▶ SOURCE:
--
The Peckerwoods are a white supremacist gang with organized networks in the state prison system. A sheriff's deputy and gang expert explained that they identified the Peckerwoods in 1989 and estimated their membership to be around eighty to one-hundred in number. The group takes its name from an old epithet some African Americans use to refer to Whites. Law enforcement officers stated that the gang population was increasing in the valley. Locally, the Peckerwoods and a splinter group of the Peckerwoods who call themselves the Nazi Low Riders, had expressed their hatred toward minorities in a number of violent acts prior to these two incidents.46

The local chapter of the National Association for the Advancement of Colored People (NAACP) reported receiving complaints of other incidents during this period, including a drive-by shooting, an increase in hate graffiti, and two incidents in which groups of African Americans were beaten up by whites yelling racial slurs.47 These incidents prompted the Los Angeles County Human Relations Commission to conduct a study that resulted in a report entitled, "Skinheads in the Antelope Valley." The report made numerous recommendations, including the formation of a local governmental body to address the issue, diversity hiring and training for law enforcement officers, and a hate crime policy for public schools.

In 1996, there was another series of high profile hate crimes. Early in the year, a suspected skinhead gang member stabbed an African American student in the back with a screwdriver on the campus grounds at Antelope Valley High School in Lancaster. Then in July 1996, an African American teenager was injured after being slashed with a machete-like weapon by several skinheads. Marcus Cotton and his female cousin were walking to her home in Lancaster when three men driving by yelled "white power" and gave a Nazi-style salute. The cousins tried to flee and were chased down. Cotton was beaten and slashed, suffering minor injuries.48 The Los Angeles Times followed this story concerning Marcus Cotton and his cousin. In one article, the Times stated that suspect Danny Williams confirmed that he was a skinhead and quoted him as saying, "I just want to live with people of my own color. … Even some black people want to live with nothing but blacks." He had been beaten after arriving in prison. The Cotton incident was followed by several reports of hate crimes perpetrated by African American men against white victims in Lancaster. These events prompted the LA County Sheriff’s Department to double the gang enforcement team in the valley.

There were other events in the summer of 1996 and throughout 1997 that did not receive the same amount of media coverage, but continued to raise fear and racial antagonism. In May 1996, an African American teenage male was followed by a group of fifteen White suspects and was threatened with a knife by one suspect who told him, "you’re dead nigger." In July, there was another incident involving a large group of suspects. Thirteen white boys and girls, ages nine to sixteen, attacked and beat five African Americans, ages seven to nine, while yelling, "Niggers. Go back to Africa!" The victims were playing in front of a relative’s house on the Fourth of July weekend. During the short attack, several groups of adults from the neighboring houses allegedly shouted, "Kill the niggers."49 Over the years 1996 and 1997, there were 39 separate incidents of assault including assault with a deadly weapon, vandalism, battery, and terrorist threats against African Americans.50 These incidents were surrounded by political battles as civil rights organizations continually advocated for a more effective response from city officials, who were criticized for their lack of initiative in implementing earlier recommendations.

Top of page


This preliminary spatial exploration of race-bias hate crimes in Los Angeles County reveals a number of insights that are relevant to race-bias hate crimes generally and to our understanding of the phenomenon in Los Angeles more specifically. This study also helps to identify directions for future research. Here, we discuss the major findings and future research directions.
--
▶ OBJECTIVES:
**a.** Could you lay out the records from the line containing "purple line at" through the line containing "pink triangle at" as a Markdown table with columns headed Row and Line, numbering each row and leaving out any blank lines?
**b.** Can you pick up the report on race-bias hate crimes in Los Angeles County where it stops and carry it further?

▶ DATA ENTRIES:
--
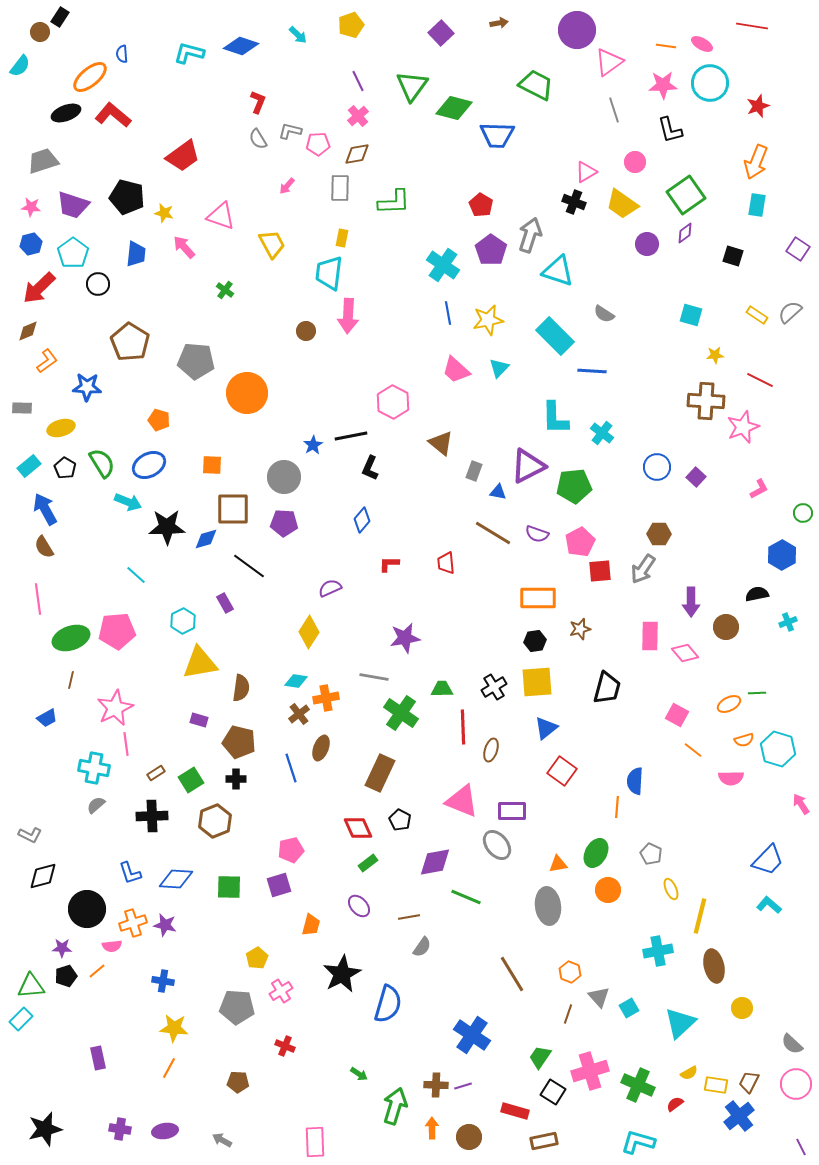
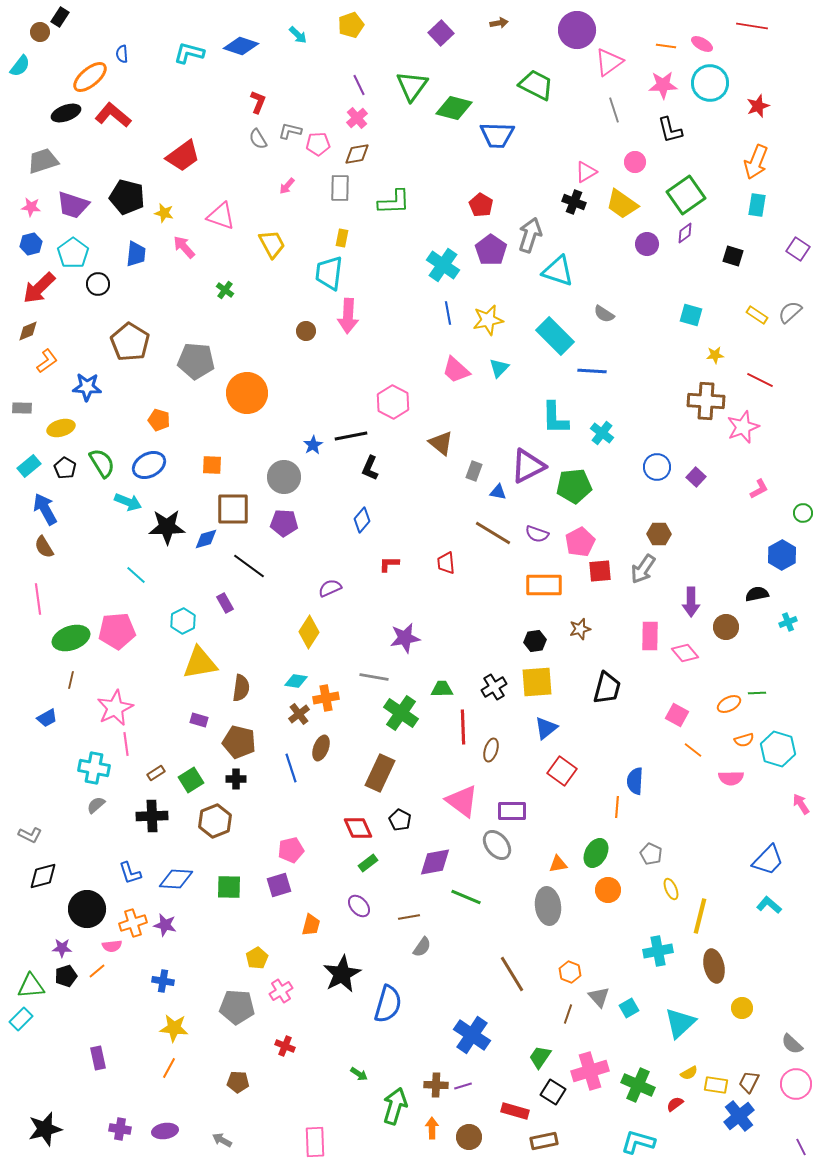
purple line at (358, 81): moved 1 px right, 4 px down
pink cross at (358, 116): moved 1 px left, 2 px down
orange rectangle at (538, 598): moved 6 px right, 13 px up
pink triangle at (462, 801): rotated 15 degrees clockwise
--
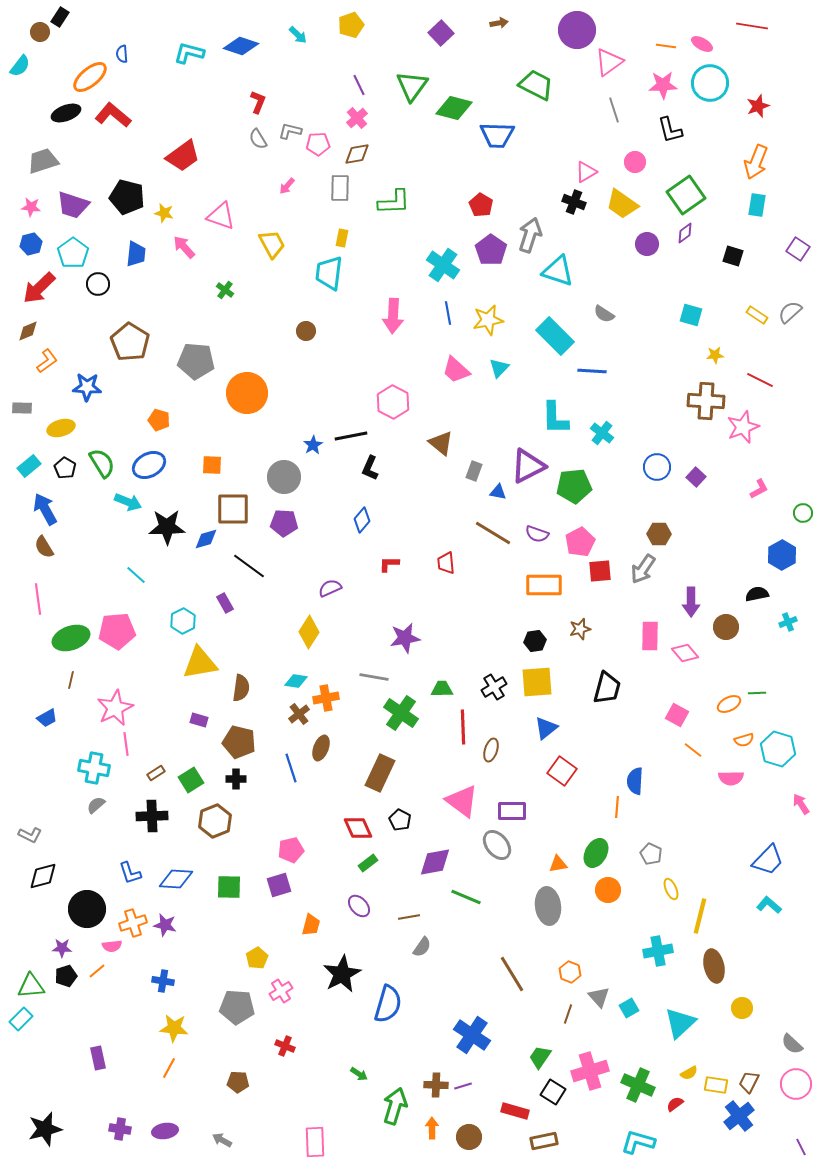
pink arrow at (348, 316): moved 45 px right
--
▶ RESPONSES TO THE TASKS:
**a.**
| Row | Line |
|---|---|
| 1 | purple line at (358, 81): moved 1 px right, 4 px down |
| 2 | pink cross at (358, 116): moved 1 px left, 2 px down |
| 3 | orange rectangle at (538, 598): moved 6 px right, 13 px up |
| 4 | pink triangle at (462, 801): rotated 15 degrees clockwise |

**b.**
First, the mapping of race-bias hate crimes confirms our anecdotal understanding that these events are not spatially random. They tend to cluster in certain geographical areas. Further research is needed to understand the social, economic, political, cultural, and demographic changes or circumstances that give rise to high concentrations of hate crime activity in a specific locale. Mapping hate crime incidents is a first step in a fuller spatial analysis of the problem. If we can identify the variables that give rise to relatively high frequencies of incidents in a particular geographic area, we should be able to identify those areas that are vulnerable to the development of such incidents in the future. Further analysis of these variables will allow us to develop predictive models and identify policy relevant variables for future prevention and intervention work.

Second, the use of geographic information systems (GIS) to identify clusters can be useful to practitioners and policymakers by pointing to neighborhoods that are experiencing a pattern of intergroup tension and hostility. As the two case studies show, clusters represent cities or neighborhoods experiencing ongoing racial tensions. Clusters indicate a certain pattern of hate crime activity in a geographic area. Repeated incidents in a bounded geographic area often indicate, or can lead to, broader intergroup conflict between racial groups. These broader social conflicts can engage constituents who themselves may not have direct experience with hate crimes but who feel victimized or threatened by the racial character of the incidents, thereby expanding the scope of conflict.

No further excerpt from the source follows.